Sinds de herfst van 2010 proberen de Afghaanse regering en de internationale troepen, via het Afghan Peace and Reintegration Program (APRP), opstandelingen in de Afghaanse samenleving te re-integreren. In ruil voor het neerleggen van de wapens zouden de opstandelingen gegarandeerde veiligheid en banen krijgen. Tien maanden later, zo blijkt uit een vorige maand verschenen rapport van het Peace Research Institute Oslo, vallen de resultaten van dit programma vies tegen.
De schrijver van het rapport is Deedee Derksen. Zij was tijdens de Nederlandse missie in Uruzgan Afghanistancorrespondent voor de Volkskrant en schreef naar aanleiding daarvan het kritische boek Thee met de Taliban. In het rapport, Peace from the bottom-up?, legt Derksen uit waarom de resultaten van het APRP zo beperkt zijn.
Een van de belangrijkste problemen is te herleiden tot een meningsverschil. Het APRP werd opgezet om gelijktijdig, in parallelle processen, zowel de strijders met lagere rangen te re-integreren als de belangrijkste leiders van de opstandelingen in onderhandelingen tot verzoening met de Afghaanse regering te brengen. President Karzai stond achter deze opzet, maar de internationale troepen, onder leiding van de Verenigde Staten, blokkeerden dit. Zij wilden veel liever eerst alleen de lagere strijders re-integreren. Zij zagen dit als drukmiddel om de leiders van de opstandelingen tot de onderhandelingstafel te dwingen om een vrede op Amerikaanse voorwaarden te accepteren.
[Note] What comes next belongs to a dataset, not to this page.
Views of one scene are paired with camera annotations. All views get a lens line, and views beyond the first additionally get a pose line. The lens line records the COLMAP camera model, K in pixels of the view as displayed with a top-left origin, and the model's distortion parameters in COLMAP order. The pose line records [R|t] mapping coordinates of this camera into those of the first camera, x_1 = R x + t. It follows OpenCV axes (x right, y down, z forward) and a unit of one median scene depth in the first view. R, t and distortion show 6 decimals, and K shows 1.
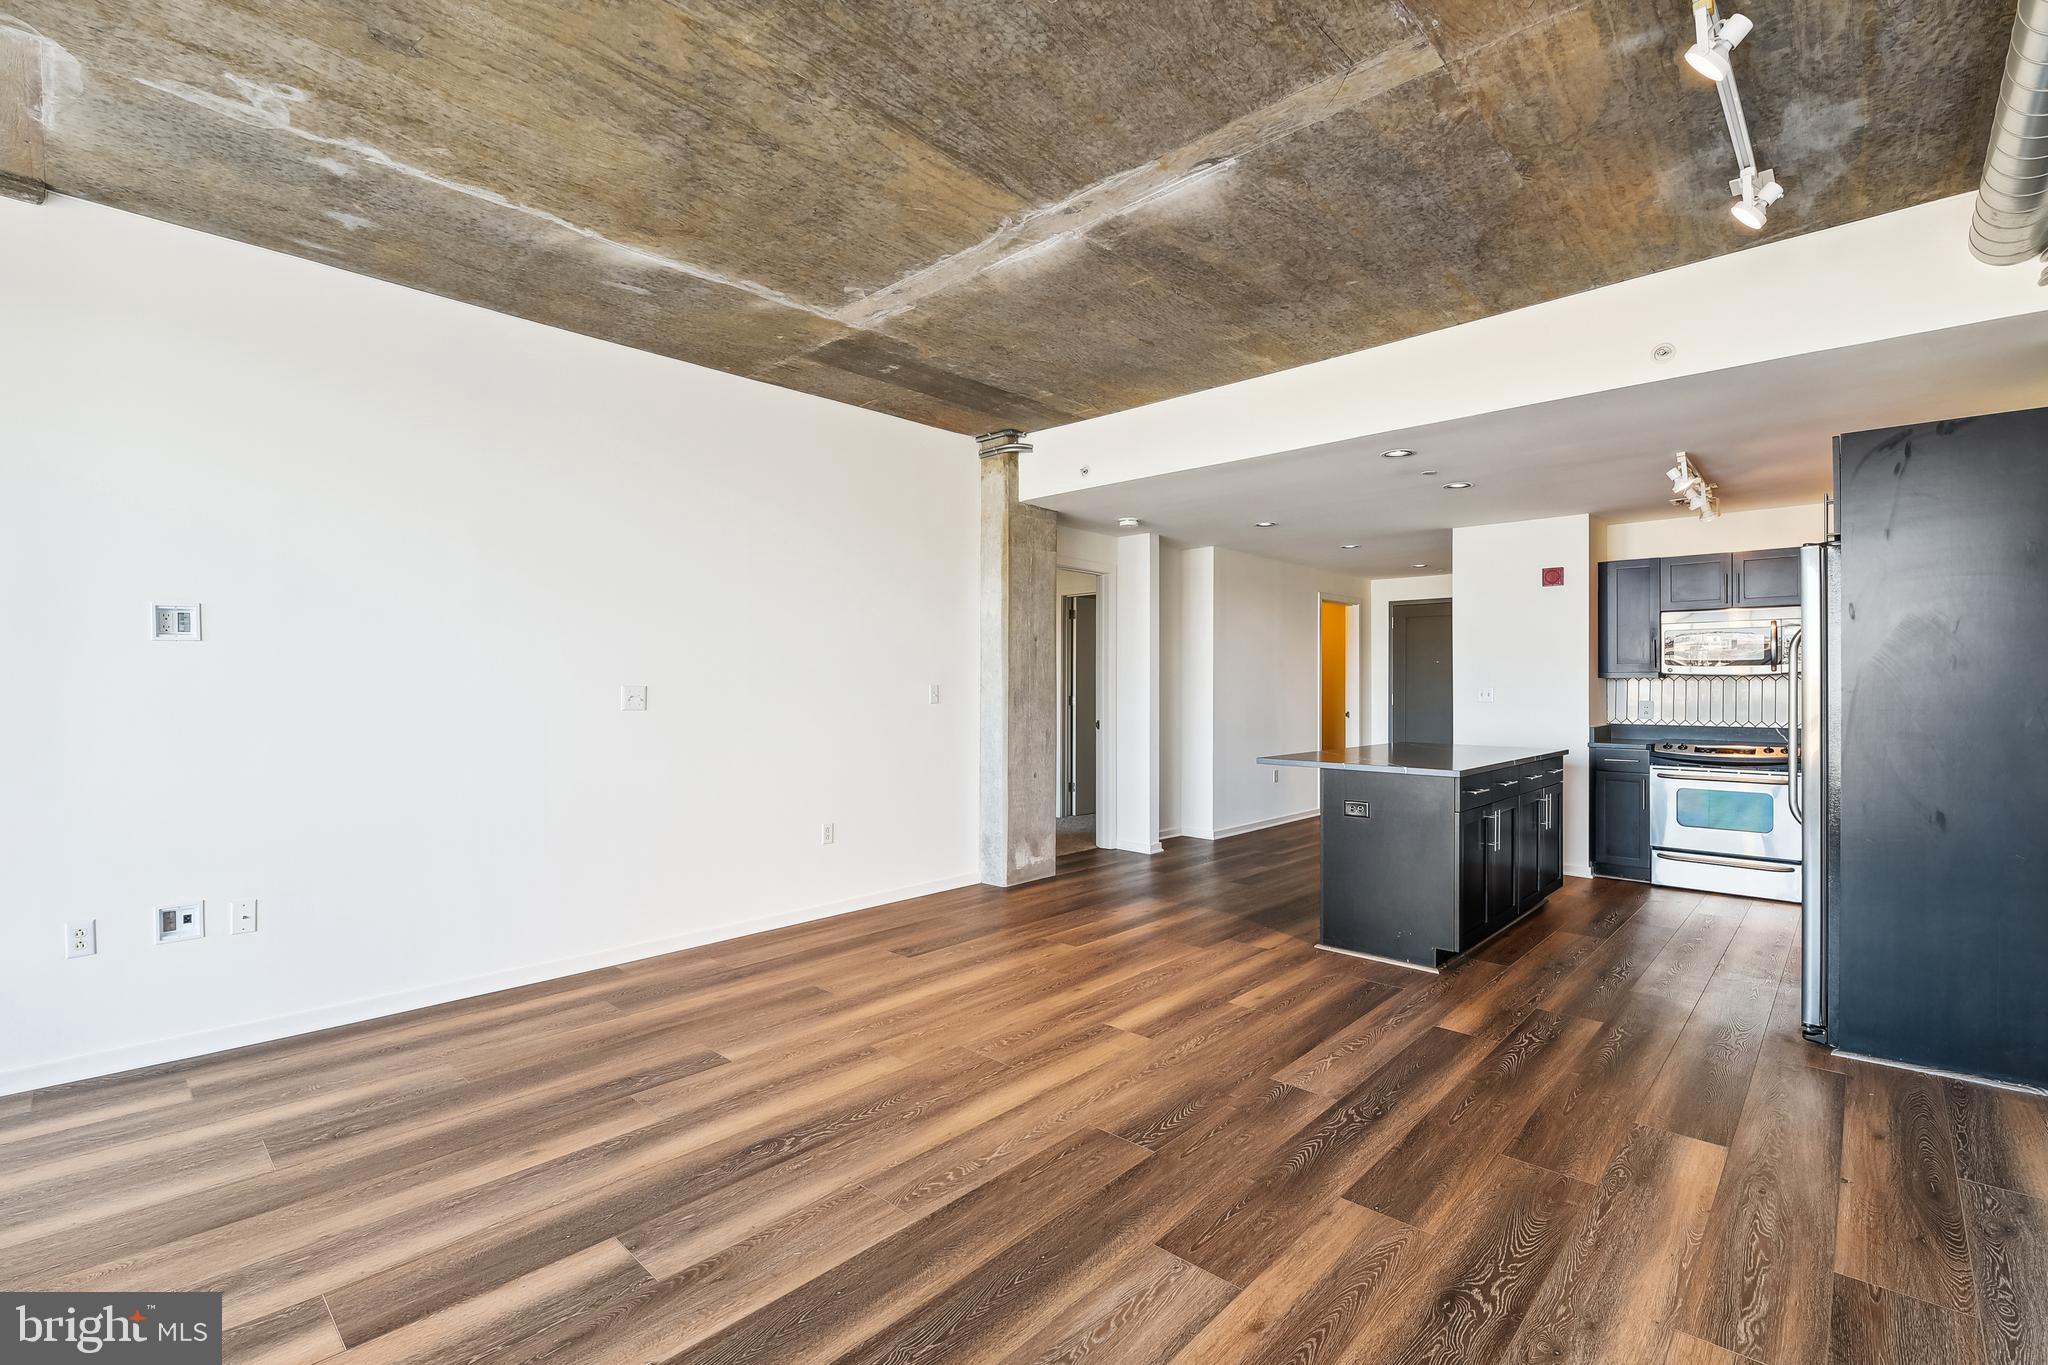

Dit is een probleem omdat vrijwel alle opstandelingen, die Derksen interviewde voor het rapport, aangaven slechts in re-integratie geïnteresseerd te zijn als hun leiders ook aan de onderhandelingstafel aanschuiven. Er zijn momenteel dan ook slechts 2385 opstandelingen gere-integreerd, veel te weinig om enige invloed te hebben op het beëindigen van het decennium oude conflict. Bovendien is er wel het een en ander af te dingen op dit getal.
Nogal wat van de gere-integreerde opstandelingen zijn namelijk helemaal geen gere-integreerde opstandelingen. Derksen schrijft dat de achtergrond van veel van hen onduidelijk is. Vast staat dat sommigen leden waren van criminele bendes of van regeringsgezinde milities. Aangezien 85 procent van de gere-integreerden uit provincies komen waar de opstand niet heel intens is verbaast dit niet. Maar een fractie van de gere-integreerden was een opstandeling van de Taliban.
Vele andere problemen kenmerkten de eerste tien maanden van het APRP. Omdat het programma gere-integreerde strijders vaak geen veiligheid en werk kon bieden gingen strijders op in eenheden van de Afghan Local Police (ALP), een soort dorpsmilities. Dit leidde, naast machtsmisbruik, tot opleving van oude rivaliteiten: het tegenovergestelde van het doel van het APRP. Daarnaast waren er veel vertragingen en is er nog altijd een gebrekkige vertegenwoordiging op lokaal niveau. Ook blijft het amnestiebeleid onduidelijk. Tenslotte is de leiding van het APRP bepaald niet neutraal, waardoor veel opstandelingen re-integratie als overgave interpreteren.
Kort na het verschijnen van het rapport kwamen er nog twee zeer serieuze problemen bij. Het hoofd van het APRP, Burhanuddin Rabbani, werd op 20 september gedood door een tulbandaanslag. Daarnaast concludeerde Karzai, op 1 oktober, dat onderhandelen met de Taliban geen zin hebben. Het APRP lijkt dodelijk gewond.